== Records supplied ==

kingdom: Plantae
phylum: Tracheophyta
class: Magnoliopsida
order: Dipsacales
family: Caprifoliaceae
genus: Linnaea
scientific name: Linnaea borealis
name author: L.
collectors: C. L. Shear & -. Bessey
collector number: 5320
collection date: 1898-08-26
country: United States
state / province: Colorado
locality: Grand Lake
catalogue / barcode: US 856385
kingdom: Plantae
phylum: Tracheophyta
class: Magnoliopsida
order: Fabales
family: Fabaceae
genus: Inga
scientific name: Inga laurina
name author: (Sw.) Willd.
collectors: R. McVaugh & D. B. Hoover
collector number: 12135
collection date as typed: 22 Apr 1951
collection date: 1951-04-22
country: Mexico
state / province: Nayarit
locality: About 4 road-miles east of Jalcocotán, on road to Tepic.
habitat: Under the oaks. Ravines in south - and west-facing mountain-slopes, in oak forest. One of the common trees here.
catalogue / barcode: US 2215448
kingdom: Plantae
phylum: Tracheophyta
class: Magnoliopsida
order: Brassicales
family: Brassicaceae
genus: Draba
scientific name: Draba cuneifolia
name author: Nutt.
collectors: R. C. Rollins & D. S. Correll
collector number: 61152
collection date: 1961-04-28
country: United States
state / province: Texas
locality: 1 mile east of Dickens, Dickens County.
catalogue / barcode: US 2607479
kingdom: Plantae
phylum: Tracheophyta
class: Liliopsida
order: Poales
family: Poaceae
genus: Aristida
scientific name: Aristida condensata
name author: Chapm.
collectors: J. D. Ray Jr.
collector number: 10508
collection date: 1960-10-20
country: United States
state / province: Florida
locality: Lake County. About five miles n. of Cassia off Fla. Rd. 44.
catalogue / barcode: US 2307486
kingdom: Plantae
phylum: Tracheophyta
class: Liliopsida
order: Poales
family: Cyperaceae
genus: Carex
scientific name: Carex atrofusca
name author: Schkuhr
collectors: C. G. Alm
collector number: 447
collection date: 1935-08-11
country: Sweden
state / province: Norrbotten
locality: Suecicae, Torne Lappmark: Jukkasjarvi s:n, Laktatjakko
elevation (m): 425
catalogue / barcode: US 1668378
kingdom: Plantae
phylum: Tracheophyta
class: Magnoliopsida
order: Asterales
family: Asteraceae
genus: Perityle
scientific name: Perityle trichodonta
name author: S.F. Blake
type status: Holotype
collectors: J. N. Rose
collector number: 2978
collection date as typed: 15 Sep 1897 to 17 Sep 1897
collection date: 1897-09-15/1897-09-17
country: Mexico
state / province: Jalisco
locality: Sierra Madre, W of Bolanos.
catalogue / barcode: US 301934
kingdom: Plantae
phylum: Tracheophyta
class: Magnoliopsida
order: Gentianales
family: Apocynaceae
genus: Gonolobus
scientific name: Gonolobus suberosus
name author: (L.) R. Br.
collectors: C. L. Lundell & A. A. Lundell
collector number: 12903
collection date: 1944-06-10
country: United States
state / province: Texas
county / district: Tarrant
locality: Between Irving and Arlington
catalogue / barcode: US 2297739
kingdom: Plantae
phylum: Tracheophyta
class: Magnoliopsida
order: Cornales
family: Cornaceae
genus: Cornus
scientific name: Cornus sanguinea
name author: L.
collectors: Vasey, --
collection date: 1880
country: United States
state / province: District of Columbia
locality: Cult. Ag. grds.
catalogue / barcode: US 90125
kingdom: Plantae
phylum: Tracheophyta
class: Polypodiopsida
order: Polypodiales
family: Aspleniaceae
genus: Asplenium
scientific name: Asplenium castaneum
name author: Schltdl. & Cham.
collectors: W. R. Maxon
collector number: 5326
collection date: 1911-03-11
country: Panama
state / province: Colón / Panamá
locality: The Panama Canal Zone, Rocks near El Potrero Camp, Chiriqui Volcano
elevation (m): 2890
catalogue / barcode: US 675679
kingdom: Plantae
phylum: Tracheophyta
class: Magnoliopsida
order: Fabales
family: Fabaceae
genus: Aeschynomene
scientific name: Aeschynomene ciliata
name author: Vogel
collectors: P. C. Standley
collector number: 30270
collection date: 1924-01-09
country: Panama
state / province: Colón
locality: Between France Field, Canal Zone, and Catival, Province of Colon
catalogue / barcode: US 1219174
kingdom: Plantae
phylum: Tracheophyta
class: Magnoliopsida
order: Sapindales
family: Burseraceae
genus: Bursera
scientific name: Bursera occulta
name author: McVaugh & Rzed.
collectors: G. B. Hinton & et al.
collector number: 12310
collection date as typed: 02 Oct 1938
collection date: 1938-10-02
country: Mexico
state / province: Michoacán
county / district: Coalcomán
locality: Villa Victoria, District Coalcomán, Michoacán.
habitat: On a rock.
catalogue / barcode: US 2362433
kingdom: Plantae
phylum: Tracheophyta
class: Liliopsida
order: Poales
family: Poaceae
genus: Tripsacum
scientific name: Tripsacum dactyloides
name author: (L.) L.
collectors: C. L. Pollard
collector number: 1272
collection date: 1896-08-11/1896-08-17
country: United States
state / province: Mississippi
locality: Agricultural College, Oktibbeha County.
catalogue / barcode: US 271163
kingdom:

===

_Problem_. Turn the records above into a Markdown table with one row per line, leaving out blank lines. Use the column "Row" for a running number and the column "Entry" for the line itself.

_Complete response_.
| Row | Entry |
|---|---|
| 1 | kingdom: Plantae |
| 2 | phylum: Tracheophyta |
| 3 | class: Magnoliopsida |
| 4 | order: Dipsacales |
| 5 | family: Caprifoliaceae |
| 6 | genus: Linnaea |
| 7 | scientific name: Linnaea borealis |
| 8 | name author: L. |
| 9 | collectors: C. L. Shear & -. Bessey |
| 10 | collector number: 5320 |
| 11 | collection date: 1898-08-26 |
| 12 | country: United States |
| 13 | state / province: Colorado |
| 14 | locality: Grand Lake |
| 15 | catalogue / barcode: US 856385 |
| 16 | kingdom: Plantae |
| 17 | phylum: Tracheophyta |
| 18 | class: Magnoliopsida |
| 19 | order: Fabales |
| 20 | family: Fabaceae |
| 21 | genus: Inga |
| 22 | scientific name: Inga laurina |
| 23 | name author: (Sw.) Willd. |
| 24 | collectors: R. McVaugh & D. B. Hoover |
| 25 | collector number: 12135 |
| 26 | collection date as typed: 22 Apr 1951 |
| 27 | collection date: 1951-04-22 |
| 28 | country: Mexico |
| 29 | state / province: Nayarit |
| 30 | locality: About 4 road-miles east of Jalcocotán, on road to Tepic. |
| 31 | habitat: Under the oaks. Ravines in south - and west-facing mountain-slopes, in oak forest. One of the common trees here. |
| 32 | catalogue / barcode: US 2215448 |
| 33 | kingdom: Plantae |
| 34 | phylum: Tracheophyta |
| 35 | class: Magnoliopsida |
| 36 | order: Brassicales |
| 37 | family: Brassicaceae |
| 38 | genus: Draba |
| 39 | scientific name: Draba cuneifolia |
| 40 | name author: Nutt. |
| 41 | collectors: R. C. Rollins & D. S. Correll |
| 42 | collector number: 61152 |
| 43 | collection date: 1961-04-28 |
| 44 | country: United States |
| 45 | state / province: Texas |
| 46 | locality: 1 mile east of Dickens, Dickens County. |
| 47 | catalogue / barcode: US 2607479 |
| 48 | kingdom: Plantae |
| 49 | phylum: Tracheophyta |
| 50 | class: Liliopsida |
| 51 | order: Poales |
| 52 | family: Poaceae |
| 53 | genus: Aristida |
| 54 | scientific name: Aristida condensata |
| 55 | name author: Chapm. |
| 56 | collectors: J. D. Ray Jr. |
| 57 | collector number: 10508 |
| 58 | collection date: 1960-10-20 |
| 59 | country: United States |
| 60 | state / province: Florida |
| 61 | locality: Lake County. About five miles n. of Cassia off Fla. Rd. 44. |
| 62 | catalogue / barcode: US 2307486 |
| 63 | kingdom: Plantae |
| 64 | phylum: Tracheophyta |
| 65 | class: Liliopsida |
| 66 | order: Poales |
| 67 | family: Cyperaceae |
| 68 | genus: Carex |
| 69 | scientific name: Carex atrofusca |
| 70 | name author: Schkuhr |
| 71 | collectors: C. G. Alm |
| 72 | collector number: 447 |
| 73 | collection date: 1935-08-11 |
| 74 | country: Sweden |
| 75 | state / province: Norrbotten |
| 76 | locality: Suecicae, Torne Lappmark: Jukkasjarvi s:n, Laktatjakko |
| 77 | elevation (m): 425 |
| 78 | catalogue / barcode: US 1668378 |
| 79 | kingdom: Plantae |
| 80 | phylum: Tracheophyta |
| 81 | class: Magnoliopsida |
| 82 | order: Asterales |
| 83 | family: Asteraceae |
| 84 | genus: Perityle |
| 85 | scientific name: Perityle trichodonta |
| 86 | name author: S.F. Blake |
| 87 | type status: Holotype |
| 88 | collectors: J. N. Rose |
| 89 | collector number: 2978 |
| 90 | collection date as typed: 15 Sep 1897 to 17 Sep 1897 |
| 91 | collection date: 1897-09-15/1897-09-17 |
| 92 | country: Mexico |
| 93 | state / province: Jalisco |
| 94 | locality: Sierra Madre, W of Bolanos. |
| 95 | catalogue / barcode: US 301934 |
| 96 | kingdom: Plantae |
| 97 | phylum: Tracheophyta |
| 98 | class: Magnoliopsida |
| 99 | order: Gentianales |
| 100 | family: Apocynaceae |
| 101 | genus: Gonolobus |
| 102 | scientific name: Gonolobus suberosus |
| 103 | name author: (L.) R. Br. |
| 104 | collectors: C. L. Lundell & A. A. Lundell |
| 105 | collector number: 12903 |
| 106 | collection date: 1944-06-10 |
| 107 | country: United States |
| 108 | state / province: Texas |
| 109 | county / district: Tarrant |
| 110 | locality: Between Irving and Arlington |
| 111 | catalogue / barcode: US 2297739 |
| 112 | kingdom: Plantae |
| 113 | phylum: Tracheophyta |
| 114 | class: Magnoliopsida |
| 115 | order: Cornales |
| 116 | family: Cornaceae |
| 117 | genus: Cornus |
| 118 | scientific name: Cornus sanguinea |
| 119 | name author: L. |
| 120 | collectors: Vasey, -- |
| 121 | collection date: 1880 |
| 122 | country: United States |
| 123 | state / province: District of Columbia |
| 124 | locality: Cult. Ag. grds. |
| 125 | catalogue / barcode: US 90125 |
| 126 | kingdom: Plantae |
| 127 | phylum: Tracheophyta |
| 128 | class: Polypodiopsida |
| 129 | order: Polypodiales |
| 130 | family: Aspleniaceae |
| 131 | genus: Asplenium |
| 132 | scientific name: Asplenium castaneum |
| 133 | name author: Schltdl. & Cham. |
| 134 | collectors: W. R. Maxon |
| 135 | collector number: 5326 |
| 136 | collection date: 1911-03-11 |
| 137 | country: Panama |
| 138 | state / province: Colón / Panamá |
| 139 | locality: The Panama Canal Zone, Rocks near El Potrero Camp, Chiriqui Volcano |
| 140 | elevation (m): 2890 |
| 141 | catalogue / barcode: US 675679 |
| 142 | kingdom: Plantae |
| 143 | phylum: Tracheophyta |
| 144 | class: Magnoliopsida |
| 145 | order: Fabales |
| 146 | family: Fabaceae |
| 147 | genus: Aeschynomene |
| 148 | scientific name: Aeschynomene ciliata |
| 149 | name author: Vogel |
| 150 | collectors: P. C. Standley |
| 151 | collector number: 30270 |
| 152 | collection date: 1924-01-09 |
| 153 | country: Panama |
| 154 | state / province: Colón |
| 155 | locality: Between France Field, Canal Zone, and Catival, Province of Colon |
| 156 | catalogue / barcode: US 1219174 |
| 157 | kingdom: Plantae |
| 158 | phylum: Tracheophyta |
| 159 | class: Magnoliopsida |
| 160 | order: Sapindales |
| 161 | family: Burseraceae |
| 162 | genus: Bursera |
| 163 | scientific name: Bursera occulta |
| 164 | name author: McVaugh & Rzed. |
| 165 | collectors: G. B. Hinton & et al. |
| 166 | collector number: 12310 |
| 167 | collection date as typed: 02 Oct 1938 |
| 168 | collection date: 1938-10-02 |
| 169 | country: Mexico |
| 170 | state / province: Michoacán |
| 171 | county / district: Coalcomán |
| 172 | locality: Villa Victoria, District Coalcomán, Michoacán. |
| 173 | habitat: On a rock. |
| 174 | catalogue / barcode: US 2362433 |
| 175 | kingdom: Plantae |
| 176 | phylum: Tracheophyta |
| 177 | class: Liliopsida |
| 178 | order: Poales |
| 179 | family: Poaceae |
| 180 | genus: Tripsacum |
| 181 | scientific name: Tripsacum dactyloides |
| 182 | name author: (L.) L. |
| 183 | collectors: C. L. Pollard |
| 184 | collector number: 1272 |
| 185 | collection date: 1896-08-11/1896-08-17 |
| 186 | country: United States |
| 187 | state / province: Mississippi |
| 188 | locality: Agricultural College, Oktibbeha County. |
| 189 | catalogue / barcode: US 271163 |
| 190 | kingdom: |